Agresywny pies

Witam. Moja suczka ma 2 lata. Jest mieszańcem, matka: labrador, ojciec: nieznany. Od początku była nieufna, już jako szczeniak uciekała przed obcymi ludźmi, agresywnie zachowując się, gdy chcieli się zbliżyć. Obecnie praktycznie ma dwa domy. W związku z moją obecną pracą, większość dnia spędza w domu moich rodziców. W ostatnich dniach zaczęła się agresywnie zachowywać w stosunku do mnie. Podobne zachowanie miało już miejsce w przeszłości, ale mam wrażenie, że nie aż tak złe i krócej trwało.
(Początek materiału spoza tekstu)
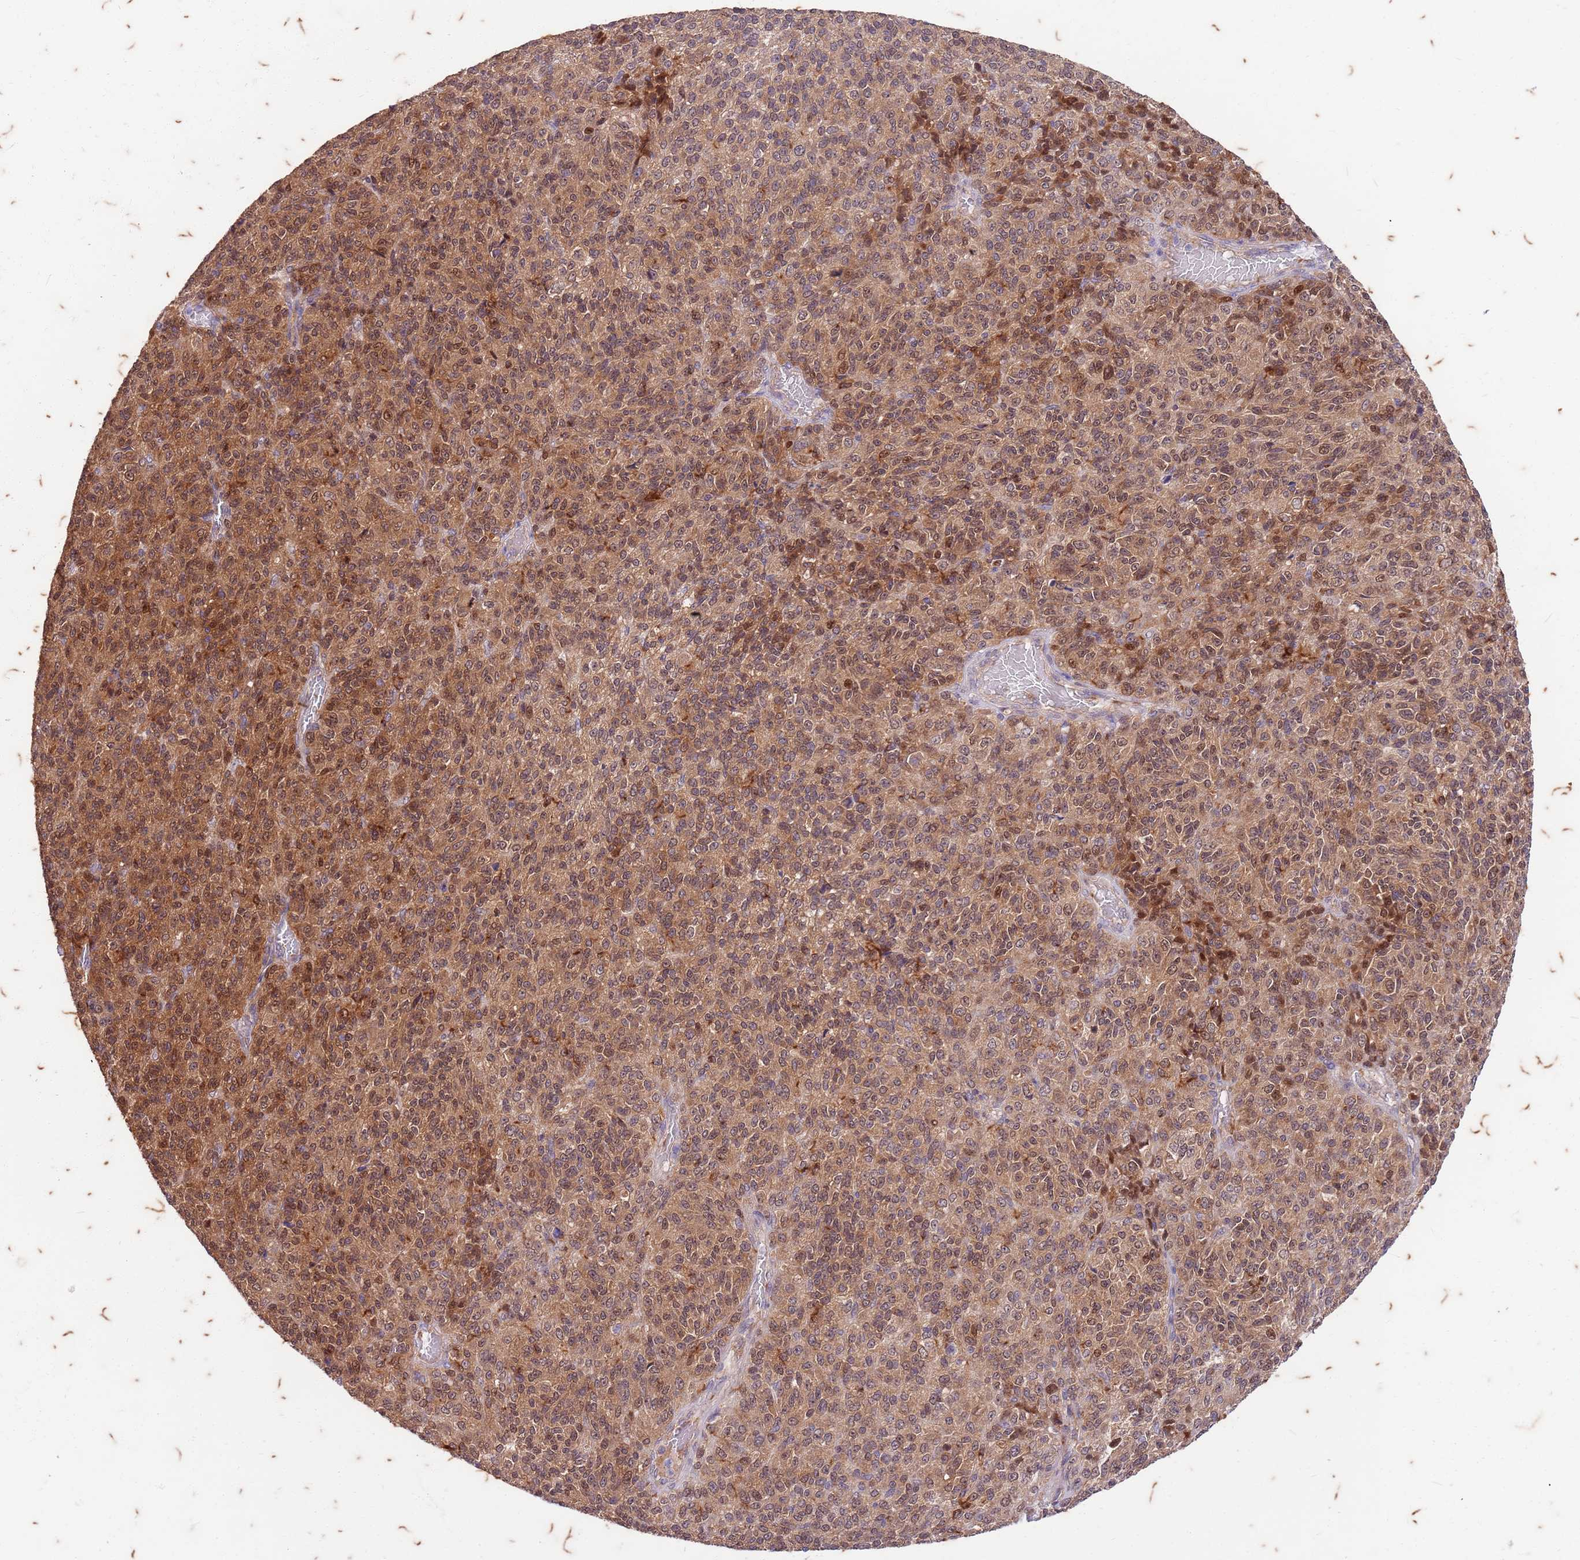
{"staining": {"intensity": "moderate", "quantity": ">75%", "location": "cytoplasmic/membranous,nuclear"}, "tissue": "melanoma", "cell_type": "Tumor cells", "image_type": "cancer", "snomed": [{"axis": "morphology", "description": "Malignant melanoma, Metastatic site"}, {"axis": "topography", "description": "Brain"}], "caption": "Human malignant melanoma (metastatic site) stained for a protein (brown) exhibits moderate cytoplasmic/membranous and nuclear positive positivity in approximately >75% of tumor cells.", "gene": "RAPGEF3", "patient": {"sex": "female", "age": 56}}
Pies na co dzień daje mi się głaskać, słucha moich komend, zna swoje miejsce, co jakiś czas jednak wpada jakby w jakiś trans i zaczyna traktować mnie jak obcą osobę. Patrzy podejrzliwie, kuli ogon, pokazuje zęby, gdy wyciągam ku niemu dłoń, warczy, rzuca się z wściekłością na kołdrę, która jest w pobliżu, nie reaguje wtedy ani na stanowcze: "spokój" itp, ani na spokojne mówienie, a wszelki mój ruch bywa postrzegany jako zagrożenie dla niej, dlatego napotykam się z jeszcze większą agresja z jej strony. . Ostatnio nawet mnie ugryzła, zostawiając na moim kciuku 6 dziur od zębów. . Sytuacja ta miała miejsce w nocy. Choć ma swoje posłanie, zdarza jej się w nocy wskoczyć w moje nogi na łóżko, kiedy się przekręcam, ona się denerwuje i reaguje agresywnie. Kiedy ten stan się zacznie ciężko ją z niego wyprowadzić i potem trwa nawet kilka dni, choć zdarza się, że zanika, bo pies sam podchodzi, żeby pogłaskać go czy zjeść coś z ręki, po czym na nowo warczy i szczerzy kły. . Z tego stanu wyprowadza ją przyjście mojej mamy. Wtedy pies momentalnie zmienia się w radosnego, grzecznego, pragnącego pieszczot szczeniaka - także do mnie podchodzi wtedy, merda ogonem, itp. Ja nie jestem w stanie w tych chwilach nad nią sama zapanować, gdyż ona potrzebuje wtedy takiego bodźca. Zwykle bawi się ze mną, jest ufna, ale tego sytuacje przerażają mnie. Boję się, że następnym razem może ugryźć policzek czy większą krzywdę zrobić niż zranić dłoń. To silny pies. Mam wrażenie, ze wpada w ten trans, kiedy jest poddenerwowana, ale ciężko wyczuć, kiedy to nastąpi, a przecież niemożliwością jest, żeby pies atakował właściciela. Proszę o radę.

Odpowiedź

Proszę Pani: z tytułu opisanych objawów i ze względu na Państwa bezpieczeństwo konieczne i bezwzględne jest skontaktowanie się z doświadczonym zoopsychologiem w pobliżu Państwa miejsca zamieszkania.
Prawdopodobnie oprócz rutynowych czynności wskazane będzie także wykluczenie zaburzeń o podłożu choroby neurologicznej - ale to powinien stwierdzić psycholog zwierząt w trakcie osobistej konsultacji i oceny stanu psychofizycznego zwierzęcia.